A good debugging run varies one factor at a time. Perturb lighting, occlusion, calibration, motion blur, viewpoint, object pose, or update rate, then record whether the action changed for the right reason. That single-factor habit is what turns a failed rollout into a useful engineering artifact.

Research Frontier

The current frontier is hybrid scene memory: SLAM for pose, neural fields or splats for dense visual memory, object-centric graphs for reasoning, and verified geometry for control. The hard part is keeping those layers synchronized as the robot acts.

What's Next

Chapter 29 takes scene representation one step further into simultaneous localization and mapping, where the robot must build and use the same map at the same time while its own pose remains uncertain.

Section References

NVIDIA. Isaac ROS Visual SLAM documentation. https://nvidia-isaac-ros.github.io/repositories_and_packages/isaac_ros_visual_slam/index.html

Practical visual-inertial odometry component for robotics navigation.

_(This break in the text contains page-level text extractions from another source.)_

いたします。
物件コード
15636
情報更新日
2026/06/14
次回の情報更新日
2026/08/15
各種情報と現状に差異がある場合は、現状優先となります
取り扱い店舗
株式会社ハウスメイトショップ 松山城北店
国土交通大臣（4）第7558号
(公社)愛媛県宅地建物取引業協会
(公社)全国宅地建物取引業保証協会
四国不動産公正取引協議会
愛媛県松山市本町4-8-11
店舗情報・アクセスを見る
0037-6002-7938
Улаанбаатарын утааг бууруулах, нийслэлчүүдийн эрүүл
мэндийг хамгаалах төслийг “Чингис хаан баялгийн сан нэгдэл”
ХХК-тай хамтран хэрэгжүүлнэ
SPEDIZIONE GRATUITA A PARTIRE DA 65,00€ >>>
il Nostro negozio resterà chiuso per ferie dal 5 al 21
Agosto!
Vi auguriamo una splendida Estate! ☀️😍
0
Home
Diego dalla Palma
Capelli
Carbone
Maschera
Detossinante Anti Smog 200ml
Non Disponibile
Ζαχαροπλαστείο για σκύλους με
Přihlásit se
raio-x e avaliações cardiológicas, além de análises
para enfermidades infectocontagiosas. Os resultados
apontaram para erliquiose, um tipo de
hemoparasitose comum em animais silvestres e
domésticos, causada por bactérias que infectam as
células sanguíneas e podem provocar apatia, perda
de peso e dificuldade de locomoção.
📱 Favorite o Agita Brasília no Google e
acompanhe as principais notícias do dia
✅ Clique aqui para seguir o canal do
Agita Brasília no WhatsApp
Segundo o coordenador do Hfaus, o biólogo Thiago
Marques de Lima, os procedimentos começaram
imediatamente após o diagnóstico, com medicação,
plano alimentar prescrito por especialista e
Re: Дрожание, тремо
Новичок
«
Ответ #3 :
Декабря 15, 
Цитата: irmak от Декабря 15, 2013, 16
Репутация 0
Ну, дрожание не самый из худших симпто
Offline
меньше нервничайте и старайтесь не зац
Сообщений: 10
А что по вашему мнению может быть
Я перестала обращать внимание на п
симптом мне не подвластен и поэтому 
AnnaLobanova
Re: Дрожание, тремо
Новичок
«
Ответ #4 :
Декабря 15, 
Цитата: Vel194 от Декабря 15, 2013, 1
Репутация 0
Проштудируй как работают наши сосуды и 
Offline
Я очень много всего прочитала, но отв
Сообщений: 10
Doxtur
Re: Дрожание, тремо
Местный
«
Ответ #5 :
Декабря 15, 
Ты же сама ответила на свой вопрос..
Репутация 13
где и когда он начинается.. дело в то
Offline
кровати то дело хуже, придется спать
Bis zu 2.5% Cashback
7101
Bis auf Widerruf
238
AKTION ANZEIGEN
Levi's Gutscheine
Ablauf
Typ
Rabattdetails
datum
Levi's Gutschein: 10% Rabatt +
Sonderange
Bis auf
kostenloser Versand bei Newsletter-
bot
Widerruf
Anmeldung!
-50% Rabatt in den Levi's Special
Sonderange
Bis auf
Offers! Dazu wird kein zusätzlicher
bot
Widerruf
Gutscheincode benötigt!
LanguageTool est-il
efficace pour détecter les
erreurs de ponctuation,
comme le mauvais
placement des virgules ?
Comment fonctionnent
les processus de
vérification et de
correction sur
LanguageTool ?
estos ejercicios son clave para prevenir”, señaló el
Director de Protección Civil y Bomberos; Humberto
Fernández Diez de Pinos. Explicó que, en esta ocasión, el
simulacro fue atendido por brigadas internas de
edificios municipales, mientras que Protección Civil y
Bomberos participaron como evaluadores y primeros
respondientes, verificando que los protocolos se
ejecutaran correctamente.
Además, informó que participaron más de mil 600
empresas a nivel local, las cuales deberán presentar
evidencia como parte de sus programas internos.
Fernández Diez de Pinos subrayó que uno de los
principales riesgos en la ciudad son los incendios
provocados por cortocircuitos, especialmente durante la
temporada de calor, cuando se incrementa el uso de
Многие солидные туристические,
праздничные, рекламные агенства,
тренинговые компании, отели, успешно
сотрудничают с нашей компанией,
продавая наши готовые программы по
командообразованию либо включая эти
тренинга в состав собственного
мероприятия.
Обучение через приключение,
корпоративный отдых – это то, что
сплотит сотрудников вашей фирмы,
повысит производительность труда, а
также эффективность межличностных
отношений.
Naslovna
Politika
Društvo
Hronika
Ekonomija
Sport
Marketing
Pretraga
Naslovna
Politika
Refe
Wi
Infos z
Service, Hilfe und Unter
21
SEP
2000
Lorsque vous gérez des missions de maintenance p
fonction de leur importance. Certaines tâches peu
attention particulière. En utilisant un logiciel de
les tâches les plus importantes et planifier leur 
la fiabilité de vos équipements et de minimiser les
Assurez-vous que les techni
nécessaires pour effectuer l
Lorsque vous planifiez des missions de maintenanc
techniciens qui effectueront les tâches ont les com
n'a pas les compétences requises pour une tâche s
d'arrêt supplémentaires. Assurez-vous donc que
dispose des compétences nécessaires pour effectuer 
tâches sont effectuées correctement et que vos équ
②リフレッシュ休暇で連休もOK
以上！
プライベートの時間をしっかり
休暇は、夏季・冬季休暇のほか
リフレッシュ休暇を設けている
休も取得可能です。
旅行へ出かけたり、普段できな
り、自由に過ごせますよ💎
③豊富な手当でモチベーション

Nerfstudio documentation. https://docs.nerf.studio/

Maintained framework for neural scene representations used in real2sim and visualization workflows.

Open3D. Geometry and pipelines documentation. https://www.open3d.org/docs/release/

Practical geometry processing reference for robotics scene memory.

Self Check

Can you name the representation, the consuming action, the uncertainty or freshness field, and the failure label for Scene representations for robotics: SLAM, real2sim, manipulation? If any one is missing, the section is not yet ready for a robot replay log.

Key Takeaway

There is no universal scene representation for robotics. Strong systems route each query to the representation whose assumptions match the action and risk.

Exercise 28.7.1

Design a scene-memory stack for a mobile manipulator in a kitchen. Assign separate representations for localization, collision checking, object reasoning, visual replay, and simulation export.